----- THE DATA -----
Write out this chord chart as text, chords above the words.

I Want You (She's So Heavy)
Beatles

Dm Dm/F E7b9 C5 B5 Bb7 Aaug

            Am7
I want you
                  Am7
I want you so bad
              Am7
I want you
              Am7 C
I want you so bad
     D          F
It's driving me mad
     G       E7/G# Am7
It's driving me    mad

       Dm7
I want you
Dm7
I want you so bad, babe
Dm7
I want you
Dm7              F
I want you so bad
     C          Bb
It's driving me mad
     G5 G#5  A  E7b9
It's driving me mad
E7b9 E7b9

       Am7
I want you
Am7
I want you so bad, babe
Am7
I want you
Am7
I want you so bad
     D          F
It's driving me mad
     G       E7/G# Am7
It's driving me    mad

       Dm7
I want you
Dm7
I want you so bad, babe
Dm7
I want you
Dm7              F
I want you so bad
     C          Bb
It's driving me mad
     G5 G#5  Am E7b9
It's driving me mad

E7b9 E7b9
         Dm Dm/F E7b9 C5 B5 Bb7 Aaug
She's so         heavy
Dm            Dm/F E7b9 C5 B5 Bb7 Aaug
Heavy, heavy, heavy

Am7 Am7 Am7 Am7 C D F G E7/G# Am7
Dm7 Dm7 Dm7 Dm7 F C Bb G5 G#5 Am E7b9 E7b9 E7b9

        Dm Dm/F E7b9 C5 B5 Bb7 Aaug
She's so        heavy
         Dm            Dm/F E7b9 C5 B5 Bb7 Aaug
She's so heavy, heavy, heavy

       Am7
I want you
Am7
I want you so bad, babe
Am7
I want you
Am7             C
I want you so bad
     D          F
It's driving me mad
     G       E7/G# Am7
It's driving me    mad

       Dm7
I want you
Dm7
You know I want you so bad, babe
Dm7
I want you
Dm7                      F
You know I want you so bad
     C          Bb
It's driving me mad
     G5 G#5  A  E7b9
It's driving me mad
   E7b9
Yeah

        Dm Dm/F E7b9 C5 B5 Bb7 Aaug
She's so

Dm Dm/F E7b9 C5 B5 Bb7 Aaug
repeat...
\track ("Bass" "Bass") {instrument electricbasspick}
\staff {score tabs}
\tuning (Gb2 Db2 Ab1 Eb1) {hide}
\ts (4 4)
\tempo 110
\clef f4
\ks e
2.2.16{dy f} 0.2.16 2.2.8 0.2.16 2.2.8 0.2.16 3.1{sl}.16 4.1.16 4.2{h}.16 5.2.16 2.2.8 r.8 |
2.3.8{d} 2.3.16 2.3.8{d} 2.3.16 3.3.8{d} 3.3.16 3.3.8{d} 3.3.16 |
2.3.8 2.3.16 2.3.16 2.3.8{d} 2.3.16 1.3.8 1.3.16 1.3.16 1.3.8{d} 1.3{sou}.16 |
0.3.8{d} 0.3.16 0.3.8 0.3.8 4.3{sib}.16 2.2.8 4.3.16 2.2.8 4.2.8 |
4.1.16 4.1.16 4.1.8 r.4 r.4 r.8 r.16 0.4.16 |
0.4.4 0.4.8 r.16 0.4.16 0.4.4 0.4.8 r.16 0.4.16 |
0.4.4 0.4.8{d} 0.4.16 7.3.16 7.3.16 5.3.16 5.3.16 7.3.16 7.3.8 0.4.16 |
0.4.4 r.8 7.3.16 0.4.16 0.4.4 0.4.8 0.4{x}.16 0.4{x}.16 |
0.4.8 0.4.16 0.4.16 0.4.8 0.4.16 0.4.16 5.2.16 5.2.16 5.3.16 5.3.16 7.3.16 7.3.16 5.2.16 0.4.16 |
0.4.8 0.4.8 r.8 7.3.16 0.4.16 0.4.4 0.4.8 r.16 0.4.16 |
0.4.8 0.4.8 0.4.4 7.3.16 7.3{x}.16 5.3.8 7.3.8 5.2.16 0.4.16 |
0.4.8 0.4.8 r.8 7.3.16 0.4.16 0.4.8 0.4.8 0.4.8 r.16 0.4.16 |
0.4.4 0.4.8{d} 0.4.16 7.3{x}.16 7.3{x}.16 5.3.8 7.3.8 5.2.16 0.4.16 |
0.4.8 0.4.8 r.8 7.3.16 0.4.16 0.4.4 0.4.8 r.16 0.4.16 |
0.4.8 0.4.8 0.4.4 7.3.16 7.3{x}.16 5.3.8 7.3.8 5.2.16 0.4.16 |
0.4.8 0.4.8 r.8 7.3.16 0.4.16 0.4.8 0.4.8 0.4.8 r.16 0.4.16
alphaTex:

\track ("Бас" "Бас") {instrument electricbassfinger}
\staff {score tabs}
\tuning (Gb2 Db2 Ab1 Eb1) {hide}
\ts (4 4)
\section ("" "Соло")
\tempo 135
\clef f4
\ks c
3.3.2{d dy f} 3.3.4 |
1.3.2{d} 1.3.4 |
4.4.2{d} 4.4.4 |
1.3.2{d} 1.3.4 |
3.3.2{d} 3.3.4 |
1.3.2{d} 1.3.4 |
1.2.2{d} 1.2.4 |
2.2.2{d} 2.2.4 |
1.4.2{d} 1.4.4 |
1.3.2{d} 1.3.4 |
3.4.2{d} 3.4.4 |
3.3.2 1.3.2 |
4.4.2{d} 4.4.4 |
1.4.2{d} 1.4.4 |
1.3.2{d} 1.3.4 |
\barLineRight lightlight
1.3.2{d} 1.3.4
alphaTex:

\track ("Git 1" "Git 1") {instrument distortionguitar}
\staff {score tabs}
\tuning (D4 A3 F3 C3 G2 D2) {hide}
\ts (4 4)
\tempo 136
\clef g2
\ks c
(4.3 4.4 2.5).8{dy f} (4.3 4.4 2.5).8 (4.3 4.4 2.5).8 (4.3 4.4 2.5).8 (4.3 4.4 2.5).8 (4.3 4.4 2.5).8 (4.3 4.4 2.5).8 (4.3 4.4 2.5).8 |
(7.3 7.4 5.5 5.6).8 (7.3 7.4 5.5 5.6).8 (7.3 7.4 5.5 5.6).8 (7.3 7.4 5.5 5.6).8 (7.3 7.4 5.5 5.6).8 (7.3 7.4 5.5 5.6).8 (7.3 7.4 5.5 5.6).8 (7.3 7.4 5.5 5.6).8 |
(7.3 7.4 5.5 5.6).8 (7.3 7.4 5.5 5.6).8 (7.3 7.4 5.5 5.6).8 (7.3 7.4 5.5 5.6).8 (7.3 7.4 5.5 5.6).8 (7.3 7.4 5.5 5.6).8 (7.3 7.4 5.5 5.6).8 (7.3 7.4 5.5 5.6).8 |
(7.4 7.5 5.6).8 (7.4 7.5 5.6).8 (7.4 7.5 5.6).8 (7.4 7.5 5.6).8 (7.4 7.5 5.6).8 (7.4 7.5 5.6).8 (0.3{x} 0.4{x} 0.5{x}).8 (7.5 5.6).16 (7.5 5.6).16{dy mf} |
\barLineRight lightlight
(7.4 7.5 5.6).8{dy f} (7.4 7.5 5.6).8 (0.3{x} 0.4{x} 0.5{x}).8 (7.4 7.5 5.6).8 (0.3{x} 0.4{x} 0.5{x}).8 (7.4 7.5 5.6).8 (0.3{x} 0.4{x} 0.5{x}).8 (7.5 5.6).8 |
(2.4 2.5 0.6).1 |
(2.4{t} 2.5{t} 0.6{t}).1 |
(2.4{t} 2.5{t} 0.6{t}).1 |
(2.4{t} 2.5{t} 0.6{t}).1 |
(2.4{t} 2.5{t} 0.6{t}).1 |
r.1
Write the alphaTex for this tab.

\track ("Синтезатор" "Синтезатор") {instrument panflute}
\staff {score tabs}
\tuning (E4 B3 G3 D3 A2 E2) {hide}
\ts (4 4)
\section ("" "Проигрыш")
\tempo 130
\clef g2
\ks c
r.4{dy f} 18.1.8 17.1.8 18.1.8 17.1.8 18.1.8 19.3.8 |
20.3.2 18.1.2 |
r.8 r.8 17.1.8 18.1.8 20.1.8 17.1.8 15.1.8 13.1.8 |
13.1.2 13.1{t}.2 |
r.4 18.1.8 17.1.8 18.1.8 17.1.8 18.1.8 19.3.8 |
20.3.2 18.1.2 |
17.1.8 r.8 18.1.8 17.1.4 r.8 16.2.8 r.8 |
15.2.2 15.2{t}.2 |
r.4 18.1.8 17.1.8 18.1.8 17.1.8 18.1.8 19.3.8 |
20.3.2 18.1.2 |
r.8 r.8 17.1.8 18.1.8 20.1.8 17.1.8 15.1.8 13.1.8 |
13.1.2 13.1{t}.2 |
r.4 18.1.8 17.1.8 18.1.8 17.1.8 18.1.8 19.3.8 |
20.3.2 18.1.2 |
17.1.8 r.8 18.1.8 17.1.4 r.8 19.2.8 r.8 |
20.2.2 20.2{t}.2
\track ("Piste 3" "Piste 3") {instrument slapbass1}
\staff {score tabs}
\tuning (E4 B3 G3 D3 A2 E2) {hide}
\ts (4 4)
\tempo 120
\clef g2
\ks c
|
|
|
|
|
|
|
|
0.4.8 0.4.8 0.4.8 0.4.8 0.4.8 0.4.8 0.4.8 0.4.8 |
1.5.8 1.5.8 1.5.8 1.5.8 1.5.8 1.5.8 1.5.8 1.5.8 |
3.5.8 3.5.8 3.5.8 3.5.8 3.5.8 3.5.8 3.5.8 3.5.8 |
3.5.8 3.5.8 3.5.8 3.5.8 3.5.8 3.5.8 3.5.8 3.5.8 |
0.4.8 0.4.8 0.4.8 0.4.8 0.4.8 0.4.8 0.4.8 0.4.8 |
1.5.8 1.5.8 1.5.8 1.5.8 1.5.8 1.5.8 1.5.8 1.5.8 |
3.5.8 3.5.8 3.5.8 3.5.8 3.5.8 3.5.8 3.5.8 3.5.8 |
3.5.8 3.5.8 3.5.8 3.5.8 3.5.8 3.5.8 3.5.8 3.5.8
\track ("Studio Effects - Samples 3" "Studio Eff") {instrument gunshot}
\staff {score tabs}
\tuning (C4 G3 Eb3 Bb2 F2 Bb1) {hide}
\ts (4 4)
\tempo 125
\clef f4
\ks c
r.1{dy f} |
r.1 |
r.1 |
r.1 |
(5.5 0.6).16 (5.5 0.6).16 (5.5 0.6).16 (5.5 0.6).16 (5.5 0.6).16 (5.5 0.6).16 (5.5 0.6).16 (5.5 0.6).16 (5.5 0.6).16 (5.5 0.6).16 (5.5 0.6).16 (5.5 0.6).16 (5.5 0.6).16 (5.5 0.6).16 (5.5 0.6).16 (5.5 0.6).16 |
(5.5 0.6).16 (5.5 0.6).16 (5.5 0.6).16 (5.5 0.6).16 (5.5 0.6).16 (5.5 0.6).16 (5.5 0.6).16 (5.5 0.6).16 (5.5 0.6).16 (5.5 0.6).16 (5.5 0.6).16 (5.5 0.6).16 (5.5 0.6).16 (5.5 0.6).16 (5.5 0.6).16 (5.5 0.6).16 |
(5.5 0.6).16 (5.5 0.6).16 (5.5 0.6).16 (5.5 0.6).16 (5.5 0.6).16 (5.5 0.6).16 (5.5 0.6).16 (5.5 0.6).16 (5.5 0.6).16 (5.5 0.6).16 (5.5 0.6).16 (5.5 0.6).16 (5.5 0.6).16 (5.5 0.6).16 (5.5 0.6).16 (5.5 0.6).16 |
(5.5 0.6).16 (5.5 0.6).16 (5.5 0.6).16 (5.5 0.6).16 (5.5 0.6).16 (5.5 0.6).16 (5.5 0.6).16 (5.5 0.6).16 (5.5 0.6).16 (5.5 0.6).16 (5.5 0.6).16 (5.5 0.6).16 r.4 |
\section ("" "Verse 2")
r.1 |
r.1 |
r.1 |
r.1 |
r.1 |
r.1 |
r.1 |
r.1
-----
:: DIRECTIONS FOR THIS TASK ::
Set down the lines of the items exactly as they appear, starting at the line that contains "I Want You (She's So Heavy)" and ending at the line that contains "She's so heavy, heavy, heavy", with both of those lines included.

:: WRITTEN ANSWER ::
I Want You (She's So Heavy)
Beatles

Dm Dm/F E7b9 C5 B5 Bb7 Aaug

            Am7
I want you
                  Am7
I want you so bad
              Am7
I want you
              Am7 C
I want you so bad
     D          F
It's driving me mad
     G       E7/G# Am7
It's driving me    mad

       Dm7
I want you
Dm7
I want you so bad, babe
Dm7
I want you
Dm7              F
I want you so bad
     C          Bb
It's driving me mad
     G5 G#5  A  E7b9
It's driving me mad
E7b9 E7b9

       Am7
I want you
Am7
I want you so bad, babe
Am7
I want you
Am7
I want you so bad
     D          F
It's driving me mad
     G       E7/G# Am7
It's driving me    mad

       Dm7
I want you
Dm7
I want you so bad, babe
Dm7
I want you
Dm7              F
I want you so bad
     C          Bb
It's driving me mad
     G5 G#5  Am E7b9
It's driving me mad

E7b9 E7b9
         Dm Dm/F E7b9 C5 B5 Bb7 Aaug
She's so         heavy
Dm            Dm/F E7b9 C5 B5 Bb7 Aaug
Heavy, heavy, heavy

Am7 Am7 Am7 Am7 C D F G E7/G# Am7
Dm7 Dm7 Dm7 Dm7 F C Bb G5 G#5 Am E7b9 E7b9 E7b9

        Dm Dm/F E7b9 C5 B5 Bb7 Aaug
She's so        heavy
         Dm            Dm/F E7b9 C5 B5 Bb7 Aaug
She's so heavy, heavy, heavy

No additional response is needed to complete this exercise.